Oh, and uploading the data from the external to Crashplan (they let you connect an external, upload the data, and disconnect the external). Crashplan has been around awhile, who knows how long they'll last though - https://www.code42.com/about-code42/
I would assume that any small player in the backup space is going to die a slow death. The economics of storage are brutal.
If you are willing to do the work on your own storage media; that's the cheapest way to go. You run the risk of a single source catastrophic event (e.g house fire) -- but Michigan football video from the Hoke era is the least of your concerns in that event.
I tried to rally Brian to the idea of cloud web servers a while back -- I don't think IT is his favorite topic. I even used MgoBlog as my interview topic to get me a job at Google: its a good case study for a site with spiky loads and weak underlying infrastructure.
I just read on r/datahoarder that Crashplan is shutting down, immintently.
But yeah, I have my requirements sheet written out for the applicaiton I'm going to write - it will scan a directory/drive, placing a .txt file with both the MD5/SHA256 of the file in the same directory. The GUI will have another button that will scan a directory looking for the MD5/SHA256 of the file/scan the file and compare the results. Or, you can feed the application a file/folder full of .txt files that contain the filenames/directory structure of a scanned drive (in case the MD5/SHA256 themselves get corrupted - it's text, I'll e-mail it to myself and place it in a 100 other places) and it will tell you the results.
I will call it MGoArk - I'll keep one of the hard drives, my MGoFriend (Hi Eric!) will get the other.
Two by two!
You could upload the MD5/SHA256 to a free tier of storage and compare it to that. The can assume that the free tier is backed by triplicate storage with bit error correction so that it's more or less always a golden copy.
Alternatively, you can safely assume that no one is going to care about corrupted pixels of Sam McGuffie's umpteenth concussion. Or M00N. Or Shane Morris vs. Minnesota. Or anything between else that happened between Jan 2007 and Aug 2015 (except Denard videos -- those should be in the cloud right now)
I don't know any of the tech stuff, but I do know that if all your backups and your backup's backups are in the same place, then a fire, flood or a break-in could be catastrophic. If it's super critical to not lose anything you might want to put Copy 2 in a separate location.
And I don't know the answer to this, but does Youtube compress/alter the original uploaded video?
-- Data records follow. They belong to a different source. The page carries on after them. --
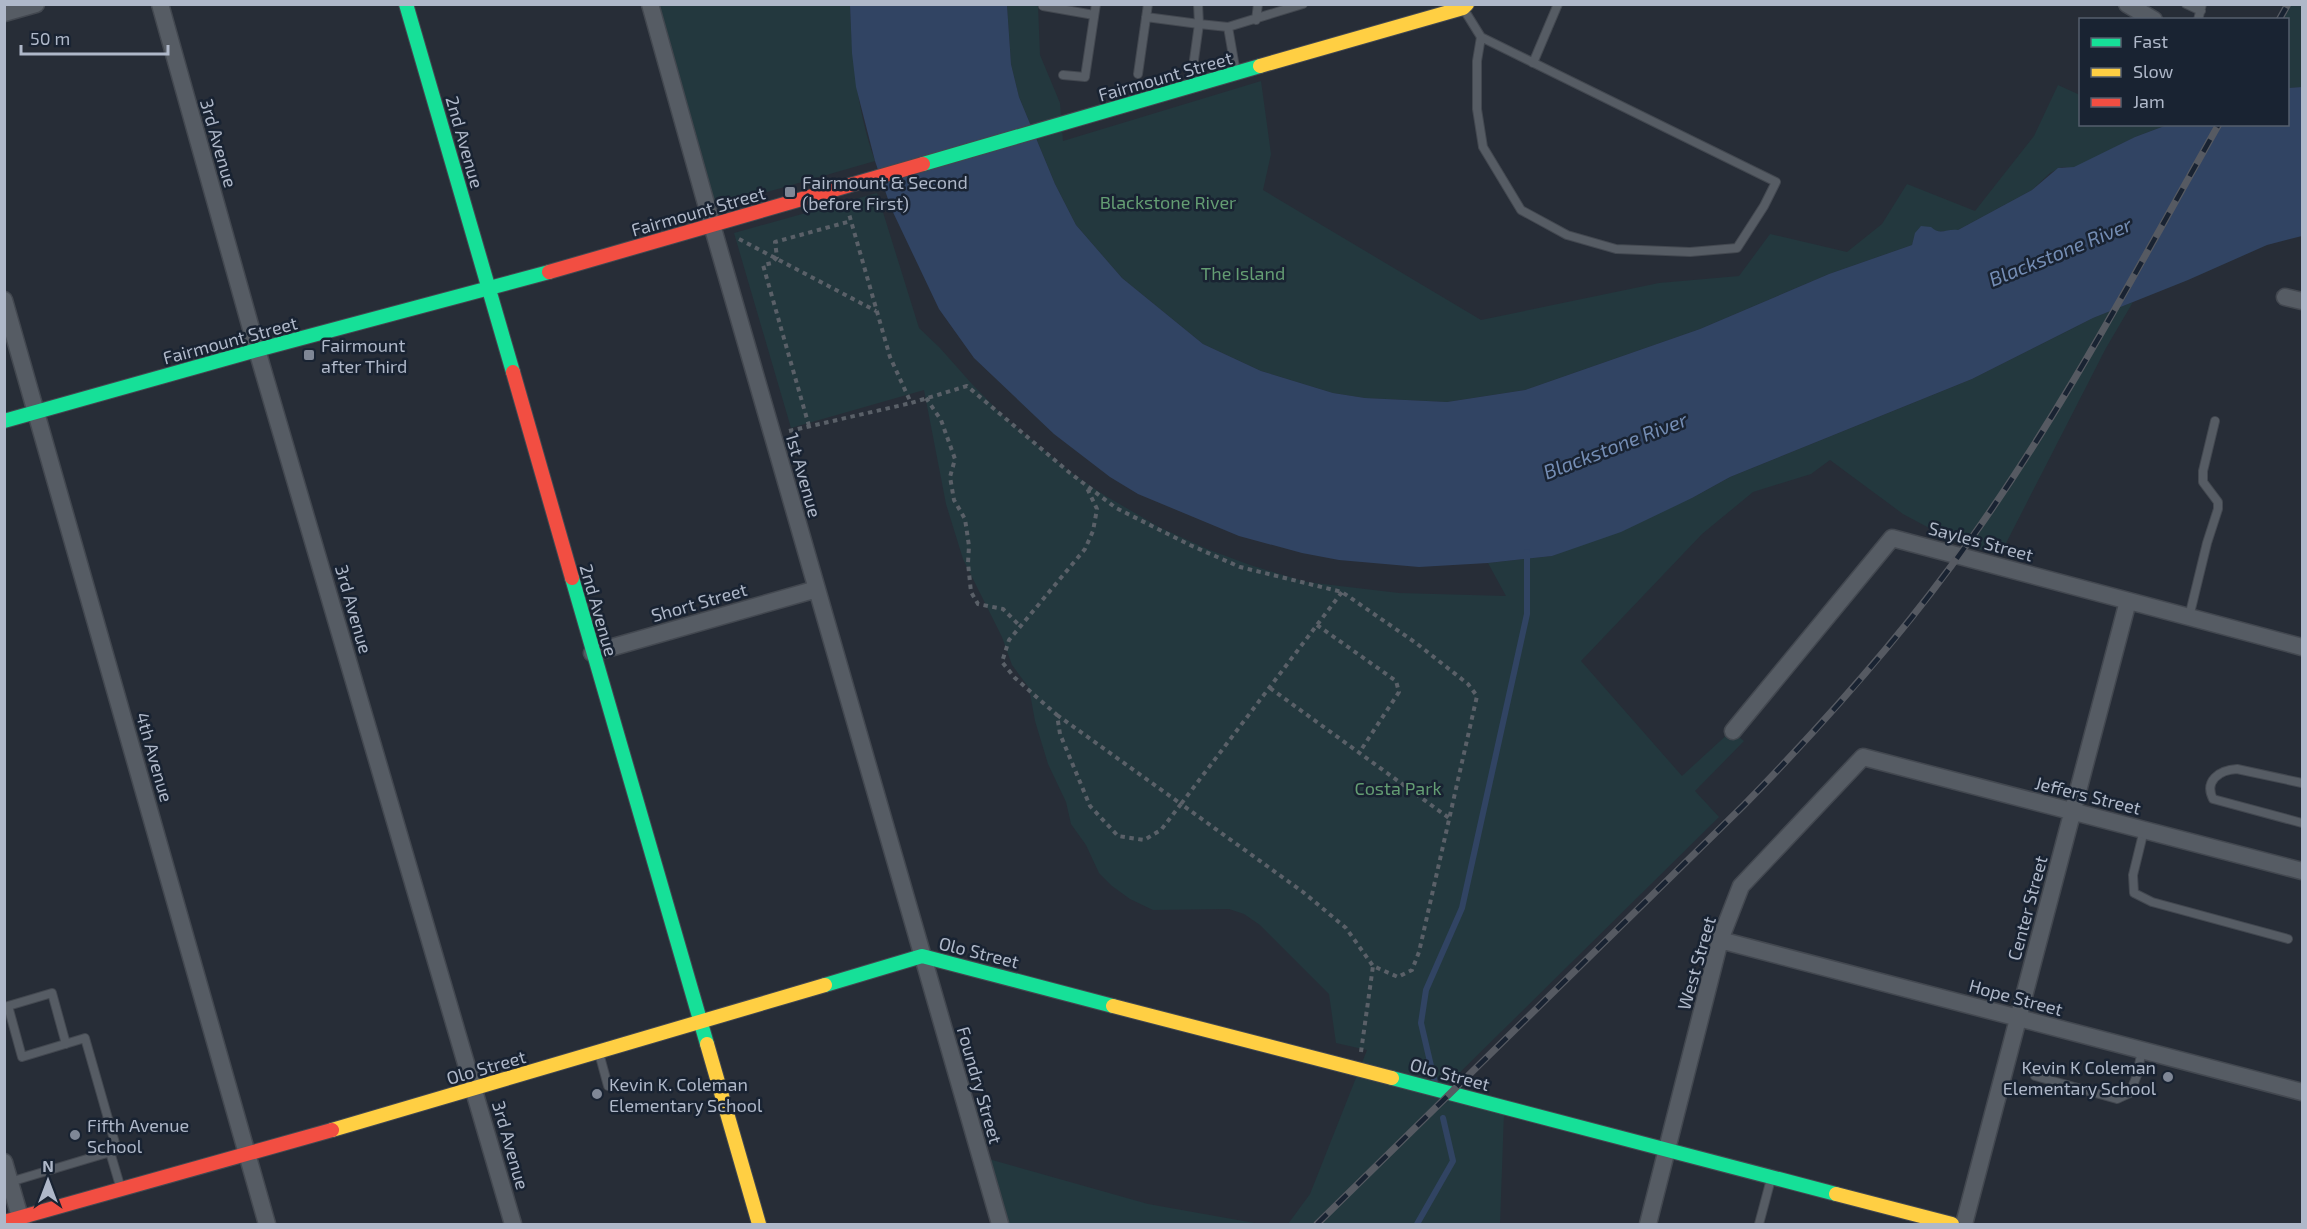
<svg xmlns="http://www.w3.org/2000/svg" width="2307" height="1229" viewBox="0 0 2307 1229" font-family="'Exo 2',sans-serif">
<rect width="100%" height="100%" fill="#272d37"/>
<path fill="#23383e" d="M647,5H850C852,58 857,110 875,161L705,210Z
M1007,5H1038L1040,55L1060,103L1063,141L1261,81L1271,154L1263,190L1481,320L1659,283L1739,276L1770,234L1847,252L1882,224L1907,184L1975,211L2034,136L2058,85L2080,95V124L2167,125L2135,137L2074,168L2062,167L2050,173L2032,190L1958,230L1936,232L1914,238L1912,245L1829,274L1700,329L1525,390L1447,402L1365,398L1333,393L1261,371L1203,344L1122,278L1076,225L1055,184L1019,97L1011,64Z
M2291,5H2302V87L2288,88V20H2283Z
M877,193L919,328L940,348L971,383L1007,420L1070,472L1104,495L1159,527L1207,549L1250,565L1306,582L1399,593L1506,596L1488,563L1552,556L1692,498L1730,477L1972,379L2093,318L2133,302L2106,348L2000,555L1959,544L1903,514L1830,460L1811,474L1753,492L1702,534L1581,661L1682,776L1731,731L1744,741L1695,791L1719,817L1437,1095L1504,1113L1500,1224H1288L1310,1194L1367,1050L1336,1043L1329,994L1260,925L1244,914L1229,909L1153,910L1130,899L1112,886L1099,873L1086,845L1071,824L1066,802L1048,764L1035,721L1029,688L1012,665L1002,637L963,559L946,504L924,390L791,428L734,233Z
M985,1158L1148,1204L1260,1224H1002Z"/>
<path fill="#314463" d="M850,5H1007L1011,64L1019,97L1055,184L1076,225L1122,278L1203,344L1261,371L1333,393L1365,398L1447,402L1525,390L1700,329L1829,274L1912,245L1915,233L1921,226L1931,227C1940,236 1947,228 1958,230L2032,190L2058,168L2074,167L2135,137L2167,125L2288,124V88L2302,87V236L2267,245L2188,280L2093,318L1972,379L1730,477L1692,498L1621,532L1552,556L1488,563L1419,567L1339,560L1302,553L1239,536L1138,494L1110,477L1054,434L974,358L939,309L891,208L875,161L856,87L852,53Z"/>
<g fill="none" stroke-linecap="round" stroke-linejoin="round">
<path stroke="#314463" stroke-width="6" d="M1435,1083L1421,1023L1426,990L1462,908L1527,614V552
M1417,1224L1453,1161L1443,1118"/>
<defs>
<path id="lane" d="M2186,4L2201,11
M1043,6L1094,15
M1463,8L1481,37L1477,61V109L1483,147L1521,210L1567,235L1616,249L1690,252L1737,248L1764,206L1776,182L1481,37
M1146,17L1199,24L1198,4
M1256,20L1258,4
M2198,20L2202,4
M1194,60L1199,24L1228,27
M1533,63L1558,4
M1236,73L1228,27L1303,4
M1138,74L1148,4
M1063,75L1085,77L1096,4
M2189,617L2207,543L2218,509V502L2203,482V471L2215,421
M2302,783L2237,769C2219,770 2204,781 2213,799L2302,823
M2144,830L2133,875L2134,893L2152,902L2288,939
M599,1053L608,1086
M2035,1076L2117,1099L2130,1093L2137,1075L2142,1050
M110,1152L121,1189
M10,1182L117,1150L85,1038L22,1057L8,1006L52,993L66,1044
M1759,1224L1771,1179"/>
<path id="street" d="M160,4L257,350L513,1224
M650,4L712,225L1000,1224
M2127,4L2154,20
M4,13L36,4
M2285,297L2302,301
M4,300L267,1224
M592,653L817,589
M1733,731L1892,538L2302,647
M1720,940L2302,1092
M4,1162L22,1224
M1648,1224L1720,940L1741,886L1863,757L2302,871
M1964,1224L2128,601"/>
<path id="fast" d="M406,4L513,372
M923,164L1260,66
M4,421L257,350L549,272
M572,578L707,1044
M825,985L922,956L1113,1006
M1392,1078L1836,1194"/>
<path id="slow" d="M1260,66L1463,8L1467,4
M1113,1006L1392,1078
M707,1044L759,1224
M332,1130L825,985
M1836,1194L1952,1224"/>
<path id="jam" d="M549,272L923,164
M513,372L572,578
M4,1222L332,1130"/>
</defs>
<use href="#lane" stroke="#434850" stroke-width="10"/>
<use href="#street" stroke="#434850" stroke-width="19"/>
<use href="#fast" stroke="#434850" stroke-width="16"/>
<use href="#slow" stroke="#434850" stroke-width="16"/>
<use href="#jam" stroke="#434850" stroke-width="16"/>
<path stroke="#5a6068" stroke-width="4" stroke-dasharray="4.5 4.5" stroke-linecap="butt" d="M847,207L890,357L911,403L967,386L1070,473L1116,508L1190,545L1240,567L1342,592L1416,643L1468,684L1477,696L1419,952L1412,970L1398,977L1373,966L1346,928L1303,892L1181,804L1161,830L1144,840L1118,836L1090,806L1060,734L1057,715L1015,678L1002,662L1009,640L1085,549L1093,531L1097,509L1086,486
M739,239L876,311
M926,398L941,420L955,459L950,477L954,500L965,519L969,546L968,563L971,592L978,604L1003,609L1020,626
M809,426L763,265L772,263L777,257L775,242L851,221
M789,431L911,403
M1317,625L1396,681L1399,692L1359,753
M1270,688L1449,818
M1057,715L1181,804L1342,592
M1361,1052L1373,966"/>
<use href="#lane" stroke="#565c64" stroke-width="8"/>
<use href="#street" stroke="#565c64" stroke-width="16"/>
<use href="#fast" stroke="#16e098" stroke-width="14"/>
<use href="#slow" stroke="#ffcf43" stroke-width="14"/>
<use href="#jam" stroke="#f24e42" stroke-width="14"/>
<defs>
<path id="rail" d="M2279,20L2288,4
M1317,1224L1744,805C1825,722 1903,635 1970,540C2064,409 2139,265 2219,124"/>
</defs>
<use href="#rail" stroke="#565a62" stroke-width="7"/>
<use href="#rail" stroke="#192332" stroke-width="4.5" stroke-dasharray="14" stroke-linecap="butt"/>
</g>
<g fill="#7f8796" stroke="#192332" stroke-width="2">
<rect x="784" y="186" width="12" height="12" rx="3"/>
<rect x="303" y="349" width="12" height="12" rx="3"/>
<circle cx="2168" cy="1077" r="6"/>
<circle cx="597" cy="1094" r="6"/>
<circle cx="75" cy="1135" r="6"/>
</g>
<g text-anchor="middle" dominant-baseline="central" stroke-width="5" stroke-linejoin="round" paint-order="stroke">
<g font-size="18" fill="#afb8c9" stroke="#192332">
<text transform="translate(1165 76) rotate(-16)">Fairmount Street</text>
<text transform="translate(465 142) rotate(74)">2nd Avenue</text>
<text transform="translate(219 143) rotate(74)">3rd Avenue</text>
<text transform="translate(698 211) rotate(-16)">Fairmount Street</text>
<text transform="translate(230 340) rotate(-15)">Fairmount Street</text>
<text transform="translate(804 475) rotate(74)">1st Avenue</text>
<text transform="translate(1981 541) rotate(15)">Sayles Street</text>
<text transform="translate(699 602) rotate(-16)">Short Street</text>
<text transform="translate(354 609) rotate(74)">3rd Avenue</text>
<text transform="translate(599 610) rotate(74)">2nd Avenue</text>
<text transform="translate(155 757) rotate(74)">4th Avenue</text>
<text transform="translate(2088 795) rotate(14)">Jeffers Street</text>
<text transform="translate(2027 908) rotate(-75)">Center Street</text>
<text transform="translate(979 952) rotate(14)">Olo Street</text>
<text transform="translate(1696 963) rotate(-74)">West Street</text>
<text transform="translate(2016 997) rotate(15)">Hope Street</text>
<text transform="translate(486 1067) rotate(-16)">Olo Street</text>
<text transform="translate(1450 1074) rotate(15)">Olo Street</text>
<text transform="translate(980 1085) rotate(74)">Foundry Street</text>
<text transform="translate(511 1145) rotate(74)">3rd Avenue</text>
</g>
<g font-size="18" fill="#afb8c9" stroke="#192332" text-anchor="start">
<text x="802" y="182">Fairmount &amp; Second<tspan x="802" dy="21">(before First)</tspan></text>
<text x="321" y="345">Fairmount<tspan x="321" dy="21">after Third</tspan></text>
<text x="2156" y="1067" text-anchor="end">Kevin K Coleman<tspan x="2156" dy="21">Elementary School</tspan></text>
<text x="609" y="1084">Kevin K. Coleman<tspan x="609" dy="21">Elementary School</tspan></text>
<text x="87" y="1125">Fifth Avenue<tspan x="87" dy="21">School</tspan></text>
</g>
<g font-size="18" fill="#649d73" stroke="#192332">
<text x="1168" y="202">Blackstone River</text>
<text x="1243" y="273">The Island</text>
<text x="1398" y="788">Costa Park</text>
</g>
<g font-size="20" font-style="italic" fill="#748db4" stroke="#192332">
<text transform="translate(2060 251) rotate(-22)">Blackstone River</text>
<text transform="translate(1615 445) rotate(-21)">Blackstone River</text>
</g>
</g>
<rect width="2307" height="1229" fill="none" stroke="#afb8c9" stroke-width="12"/>
<rect x="2079" y="18" width="210" height="108" fill="#192332" stroke="#555f6e" stroke-width="1.5"/>
<rect x="2091" y="38" width="30" height="9" fill="#16e098" stroke="#555f6e" stroke-width="1.5"/>
<text x="2133" y="48" font-size="18" fill="#afb8c9">Fast</text>
<rect x="2091" y="68" width="30" height="9" fill="#ffcf43" stroke="#555f6e" stroke-width="1.5"/>
<text x="2133" y="78" font-size="18" fill="#afb8c9">Slow</text>
<rect x="2091" y="98" width="30" height="9" fill="#f24e42" stroke="#555f6e" stroke-width="1.5"/>
<text x="2133" y="108" font-size="18" fill="#afb8c9">Jam</text>
<g transform="translate(48 1181)" stroke="#192332" stroke-width="4.5" paint-order="stroke">
<path d="M0-4.5L10 22L0 15L-10 22Z" fill="#afb8c9"/>
<text y="-9" font-size="16" font-weight="bold" text-anchor="middle" fill="#afb8c9">N</text>
</g>
<path d="M21 45v9h147v-9" fill="none" stroke="#afb8c9" stroke-width="3"/>
<text x="30" y="45" font-size="18" fill="#afb8c9" stroke="#192332" stroke-width="4.5" paint-order="stroke">50 m</text>
</svg>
If not, you could upload to Youtube, then download at some future point using one of the many browser extensions available for that purpose.
Your post reminded me of an interesting (to me, at least) article I read in IEEE Spectrum about the movie and TV industries' problems with storage. For those interested, I recommend checking out: http://spectrum.ieee.org/computing/it/the-lost-picture-show-hollywood-a…
Money quote:
“There’s going to be a large dead period,” he told me, “from the late ’90s through 2020, where most media will be lost.”
Fight the good fight, my MGoBrother. Preserve that UofM history. This is the most on-topic post ever.
Keep circulating the tapes!!!!
Interesting unforeseen consequence of cameras going digital.
Have you considered writing to optical discs? Check out M-discs - blu rays designed for archiving. Can last 100-150 yrs. Then you can just upload to SkyNet.
Even if you are using the NAS for fast access...disk backup wouldnt be a bad idea. No need to worry about continual corruption and checksum process. Granted this will be more expensive than cheap HDs.